Almost like.... The ships at the time titanic was made.....
WERE ALL MADE OUT OF STEEL BECAUSE IT WAS THE MOST COMMON BUILDING MATERIAL FOR SHIPS AT THE TIME.
Funny how that works.
Furthermore, modern ships are also made out of steel.
Aluminum is mostly terrible for seagoing ships. It corrodes way too quickly.
Bingo you are right
@@b-chroniumproductions3177 S.S. United States
@@b-chroniumproductions3177 and it's not as strong as steel and also sinks
@@incorrba and catches fire
There's also the Titanic museums in Branson, Mo or Pigeon Forge, Tn. They are modeled out of the ship and have an exact replica of the grand staircase as well as a replica of the deck. When you pay to get into the museums, you get a boarding pass with a name of a passenger that was on the ship.

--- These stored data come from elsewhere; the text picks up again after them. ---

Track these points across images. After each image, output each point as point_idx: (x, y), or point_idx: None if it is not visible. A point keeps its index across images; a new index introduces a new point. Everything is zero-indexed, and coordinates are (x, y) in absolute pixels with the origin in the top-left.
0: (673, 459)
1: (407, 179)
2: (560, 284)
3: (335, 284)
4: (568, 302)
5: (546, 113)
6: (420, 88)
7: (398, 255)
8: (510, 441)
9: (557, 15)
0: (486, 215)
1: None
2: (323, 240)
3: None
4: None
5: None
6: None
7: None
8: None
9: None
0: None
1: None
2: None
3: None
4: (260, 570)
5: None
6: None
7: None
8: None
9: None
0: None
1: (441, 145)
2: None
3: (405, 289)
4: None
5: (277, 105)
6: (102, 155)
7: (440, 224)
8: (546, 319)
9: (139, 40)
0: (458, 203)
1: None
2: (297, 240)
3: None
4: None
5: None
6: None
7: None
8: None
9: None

Love Branson! It's like Las Vegas without the gambling, prostitutes, and homeless people everywhere. Beautiful city! It blew my mind the first time driving down Branson's main road and seeing the Titanic!
What odd places to have museums about an Atlantic liner.
@@TheRelger guess it’s exotic and novel for them
And today 2 years after the video is made, people should be amazed at the audacity of selling the dream of seeing the titanic last time. More than 100 years ago Titanic ship sank, few days ago Titan submersible also sank and with that sank any desire of seeing the titanic last time no matter how rich is the person. Some incidents are not supposed to be seen and associated with in any form. They only bring misery.
So, I guess I missed something, like why it was "Meant to sink"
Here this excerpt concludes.